*** Opening of SOURCE MATERIAL ***

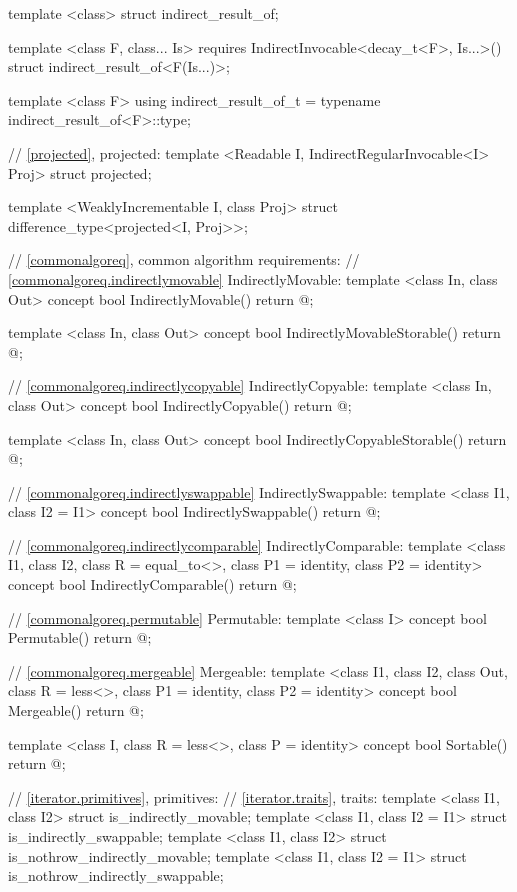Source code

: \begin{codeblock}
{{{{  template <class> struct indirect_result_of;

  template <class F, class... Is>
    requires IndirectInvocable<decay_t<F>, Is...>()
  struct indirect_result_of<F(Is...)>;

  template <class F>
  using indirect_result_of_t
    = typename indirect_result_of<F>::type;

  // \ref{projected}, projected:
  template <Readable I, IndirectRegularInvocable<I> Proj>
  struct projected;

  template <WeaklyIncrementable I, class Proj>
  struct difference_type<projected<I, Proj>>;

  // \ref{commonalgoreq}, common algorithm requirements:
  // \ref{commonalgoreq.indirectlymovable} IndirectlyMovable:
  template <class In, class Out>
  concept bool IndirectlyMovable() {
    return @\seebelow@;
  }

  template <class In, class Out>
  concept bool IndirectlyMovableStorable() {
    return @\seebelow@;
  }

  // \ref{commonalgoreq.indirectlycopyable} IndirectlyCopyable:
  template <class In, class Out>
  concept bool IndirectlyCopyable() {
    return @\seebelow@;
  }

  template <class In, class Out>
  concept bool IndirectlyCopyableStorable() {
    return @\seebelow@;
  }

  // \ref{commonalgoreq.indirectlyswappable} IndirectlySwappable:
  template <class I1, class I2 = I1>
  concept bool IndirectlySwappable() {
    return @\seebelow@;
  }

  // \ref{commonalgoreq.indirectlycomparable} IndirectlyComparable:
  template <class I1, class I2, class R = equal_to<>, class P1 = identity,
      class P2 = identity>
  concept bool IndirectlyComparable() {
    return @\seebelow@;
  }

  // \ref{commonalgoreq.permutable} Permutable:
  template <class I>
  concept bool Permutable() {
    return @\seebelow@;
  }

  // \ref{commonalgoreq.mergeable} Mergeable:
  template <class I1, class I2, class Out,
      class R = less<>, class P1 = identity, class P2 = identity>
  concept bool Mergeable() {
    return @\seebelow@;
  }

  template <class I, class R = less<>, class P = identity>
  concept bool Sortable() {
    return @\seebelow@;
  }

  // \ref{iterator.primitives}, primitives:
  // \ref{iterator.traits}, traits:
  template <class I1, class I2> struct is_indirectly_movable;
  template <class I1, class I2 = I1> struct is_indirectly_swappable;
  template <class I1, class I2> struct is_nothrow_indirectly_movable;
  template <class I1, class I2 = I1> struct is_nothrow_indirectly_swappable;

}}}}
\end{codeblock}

*** Close of SOURCE MATERIAL ***
*** Opening of SOURCE MATERIAL ***

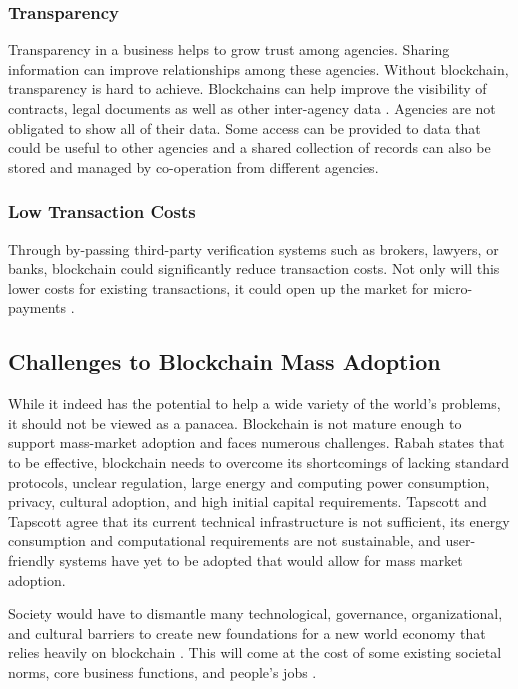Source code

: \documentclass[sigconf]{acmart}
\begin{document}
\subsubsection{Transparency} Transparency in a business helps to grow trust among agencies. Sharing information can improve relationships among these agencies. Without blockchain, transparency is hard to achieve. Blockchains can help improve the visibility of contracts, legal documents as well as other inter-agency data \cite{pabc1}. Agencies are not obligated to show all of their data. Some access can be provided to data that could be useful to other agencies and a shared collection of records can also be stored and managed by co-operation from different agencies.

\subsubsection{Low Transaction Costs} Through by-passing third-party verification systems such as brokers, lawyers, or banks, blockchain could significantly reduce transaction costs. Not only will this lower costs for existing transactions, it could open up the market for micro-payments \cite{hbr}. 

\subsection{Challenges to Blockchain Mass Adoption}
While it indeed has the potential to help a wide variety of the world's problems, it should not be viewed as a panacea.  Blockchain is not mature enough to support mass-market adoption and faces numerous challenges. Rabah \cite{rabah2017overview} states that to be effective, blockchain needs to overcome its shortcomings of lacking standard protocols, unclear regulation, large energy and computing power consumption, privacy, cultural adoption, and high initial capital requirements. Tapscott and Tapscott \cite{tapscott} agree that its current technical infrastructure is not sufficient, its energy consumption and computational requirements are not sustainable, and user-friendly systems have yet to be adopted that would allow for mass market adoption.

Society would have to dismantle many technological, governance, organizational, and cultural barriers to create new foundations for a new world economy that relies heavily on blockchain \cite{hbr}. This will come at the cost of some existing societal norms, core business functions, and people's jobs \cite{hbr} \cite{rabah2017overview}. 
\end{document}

*** Close of SOURCE MATERIAL ***

# YOUR ASSIGNMENT:
A word-for-word copy of the lines above from the one with "concept bool IndirectlyComparable()" through the one with "template <class I, class", inclusive, is the only output wanted.

# SOLUTION TO THE EXERCISE:
  concept bool IndirectlyComparable() {
    return @\seebelow@;
  }

  // \ref{commonalgoreq.permutable} Permutable:
  template <class I>
  concept bool Permutable() {
    return @\seebelow@;
  }

  // \ref{commonalgoreq.mergeable} Mergeable:
  template <class I1, class I2, class Out,
      class R = less<>, class P1 = identity, class P2 = identity>
  concept bool Mergeable() {
    return @\seebelow@;
  }

  template <class I, class R = less<>, class P = identity>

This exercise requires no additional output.